◆ Questions to answer:
1. In the thread on team entity naming, what is the only reliable identity for a git user?
2. Translate into Spanish this sentence from the thread on team entity naming: "And a high-quality model is so critical for a data product."
3. In the thread on team entity naming, Jinglei Ren asks to confirm a model that uses letter labels. List every letter label in that model and what each one stands for.

◆ Document excerpt:
Segment Open

Re: [discuss] team entity design => table name

Posted by Klesh Wong <kl...@apache.org>.
I see, make sense to me.

I would like to use `user` as `unified identity` as well, as I said, we 
picked `person` over `user` because it is ambiguous, it can be used to 
refer `unified identity`, or `account` on some platforms, or whoever 
using Apache DevLake depends on the context.

I will talk to others and post the result here, thanks for you input, 
very helpful.

Best

Klesh Wong

On 6/16/22 00:39, Jinglei Ren wrote:
> OK, if `user` and `account` have been exchanged, there is surely no reason to go back. But why did you need `person`? Now `user` is the “person” you referred to, right? If so, that’s totally fine.
>
>
> With that said, let’s clarify the root cause for the mess. Otherwise, more mess will show up in the future. The root cause is less about naming but more about the model. And a high-quality model is so critical for a data product.
>
> We should first define the model very well and then layer names on it – they are not necessarily two separate steps, but it is important to keep this principle in mind. Essentially, whatever names are fine. But you are right, to facilitate everyone to express, we should choose intuitive names.
>
> Take what you said for example: “an `account` might have multiple `users` on one or multiple `platforms` vs. “a `user` might have multiple `accounts` on one or multiple `platforms`.” They are not opposite. They are the same model: A has multiple Bs on one or more platforms. The difference is just A/B is called user or account. I agree the naming can follow your convenience.
>
> So, let me finally confirm with you that the following is the current model and there is no so-called `person` as what you referred to.
>> 1. `A`: the unified identity on Apache DevLake.
>> 2. `B`: a website (github.com/gitlab.com/etc...), or abstract domain (git repository, … and the only reliable identity for a git user is email)
>> 3. `C`: a registration record to represent a user on a B, but an A may or may not map to multiple Cs on a specific B.
>> Now, what we try to do here is to group those Cs by A… (take git author_email as an example, different emails can belong to one A).
> If it is confirmed, I have no issue with the current design.
>
>
> (A side note: With all the above said, if we could replay the history, I would vote for reserving the word user for platforms but using the word account for the unified identity of Apache DevLake. The mess in your expression was mainly due to unclear definitions and should be resolved in the right way. But I don’t argue for this now as you’ve already made the decision. As long as the model is good, naming per se should not cost more of our time.)
>
> From: Klesh Wong <kl...@apache.org>
> Date: Wednesday, June 15, 2022 at 10:53 PM
> To: dev@devlake.apache.org <de...@devlake.apache.org>
> Subject: Re: [discuss] team entity design => table name
> I see, yeah, we all agreed that it was better to keep the `users` as it
> was, and add another entity to represent `unified identity` couple days
> back.
>
> But it have caused mess during multiple discussions, many of us can't
> even express himself including myself. so we gave up and agreed that it
> is better to rename existing `users` to `accounts` for greater good.

Segment Closed

◆ Records excerpted from a collection:
Segment Open

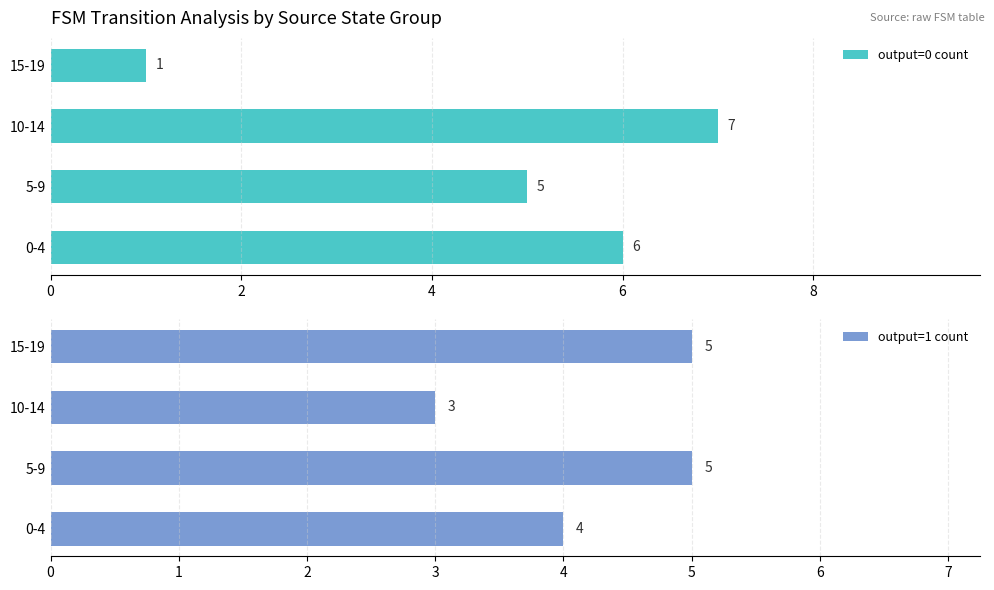

What is the value of the output=0 count bar at the 2nd from the left?

5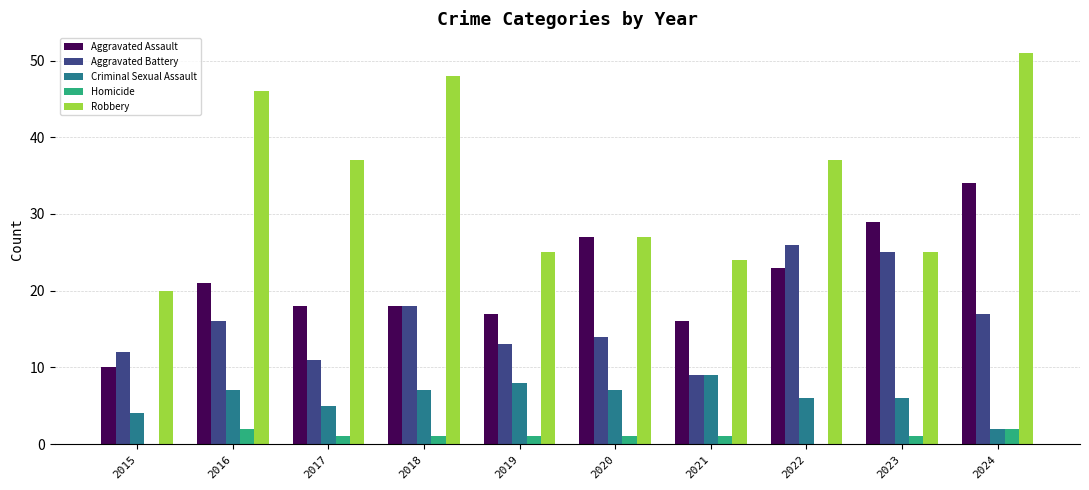

True or false: Criminal Sexual Assault has a value of 6 at 2022.

True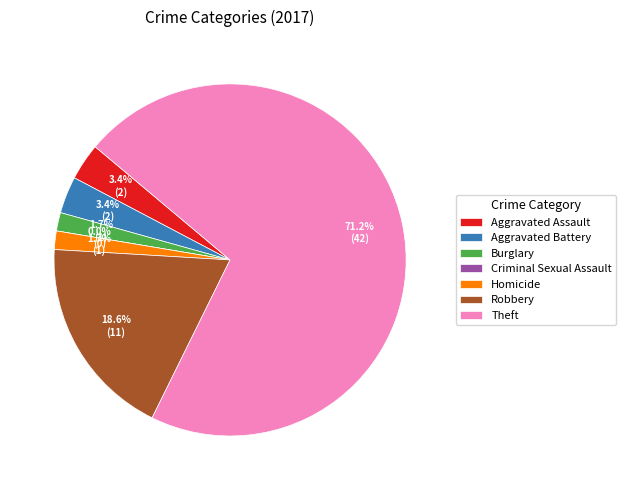

What percentage is the Homicide slice, to the nearest percent?

2%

Segment Closed

◆ Answers given:
1. Email.

2. Y un modelo de alta calidad es tan crucial para un producto de datos.

3.
- A: the unified identity on Apache DevLake
- B: a website (such as github.com or gitlab.com), or an abstract domain (such as a git repository)
- C: a registration record that represents a user on a B